**EXERCISE AIM**: Filter the listing so that only lines with the word "down" remain.

**SUPPLIED RECORDS**:
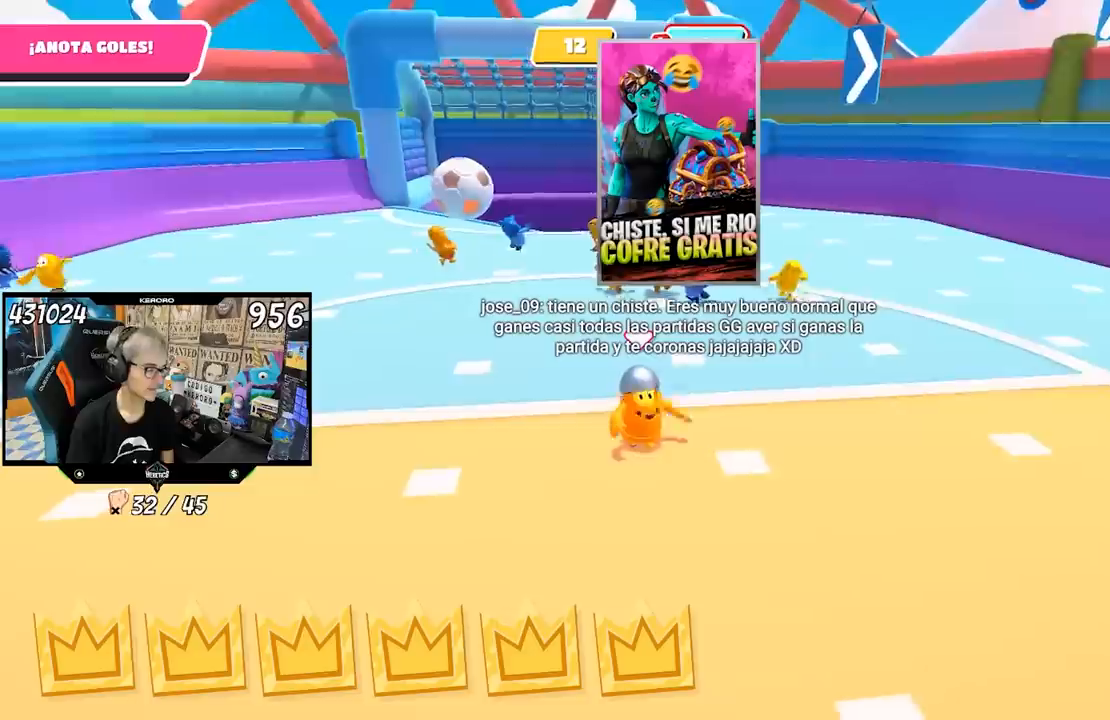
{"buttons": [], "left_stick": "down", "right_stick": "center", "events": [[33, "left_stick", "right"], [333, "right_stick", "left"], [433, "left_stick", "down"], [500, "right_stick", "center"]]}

...

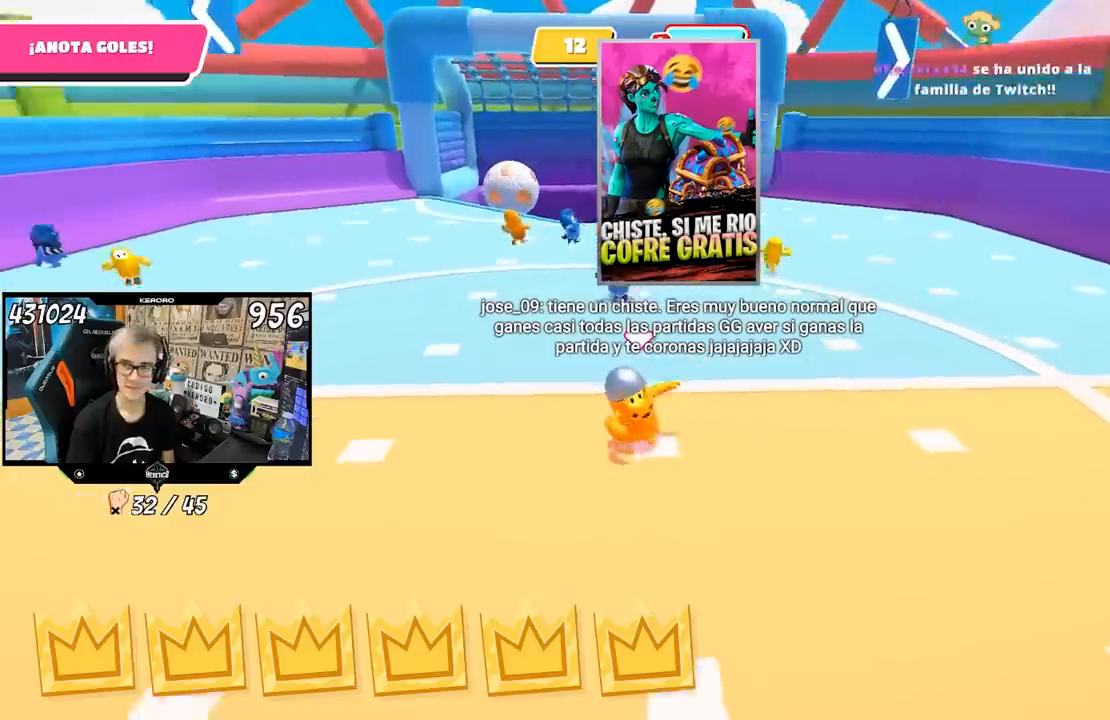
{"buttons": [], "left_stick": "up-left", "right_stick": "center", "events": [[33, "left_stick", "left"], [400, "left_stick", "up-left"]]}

==

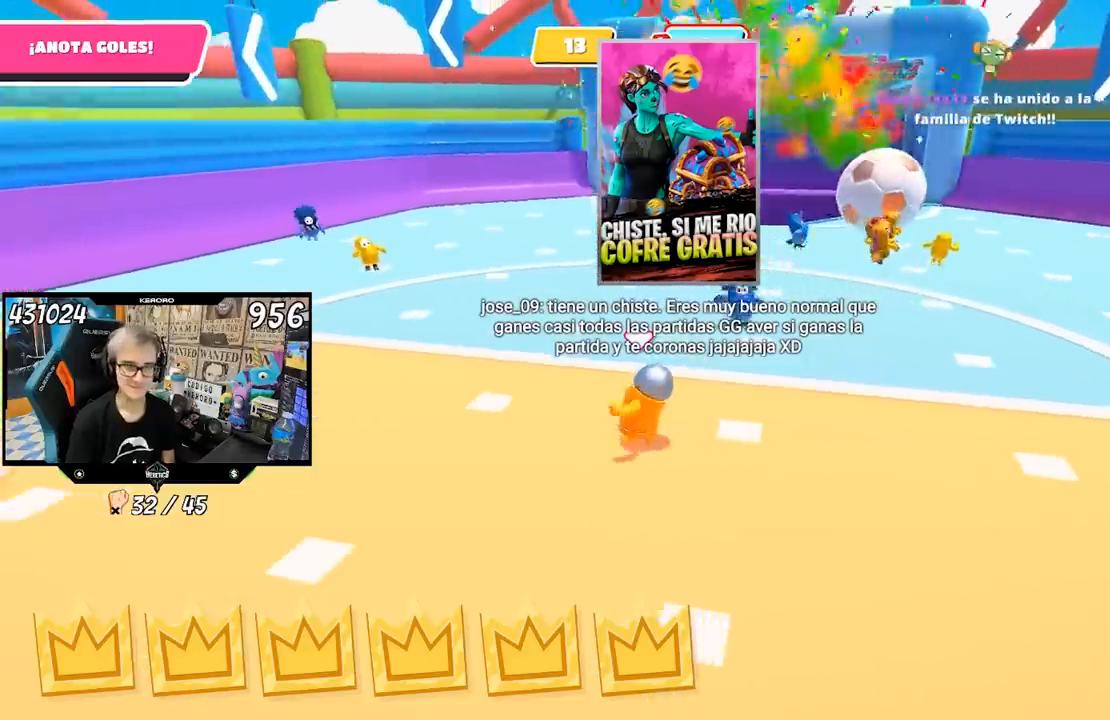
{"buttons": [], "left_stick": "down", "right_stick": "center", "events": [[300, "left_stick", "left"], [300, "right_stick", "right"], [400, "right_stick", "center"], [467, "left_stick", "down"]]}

**OUTPUT BELOW**:
{"buttons": [], "left_stick": "down", "right_stick": "center", "events": [[33, "left_stick", "right"], [333, "right_stick", "left"], [433, "left_stick", "down"], [500, "right_stick", "center"]]}
{"buttons": [], "left_stick": "down", "right_stick": "center", "events": [[300, "left_stick", "left"], [300, "right_stick", "right"], [400, "right_stick", "center"], [467, "left_stick", "down"]]}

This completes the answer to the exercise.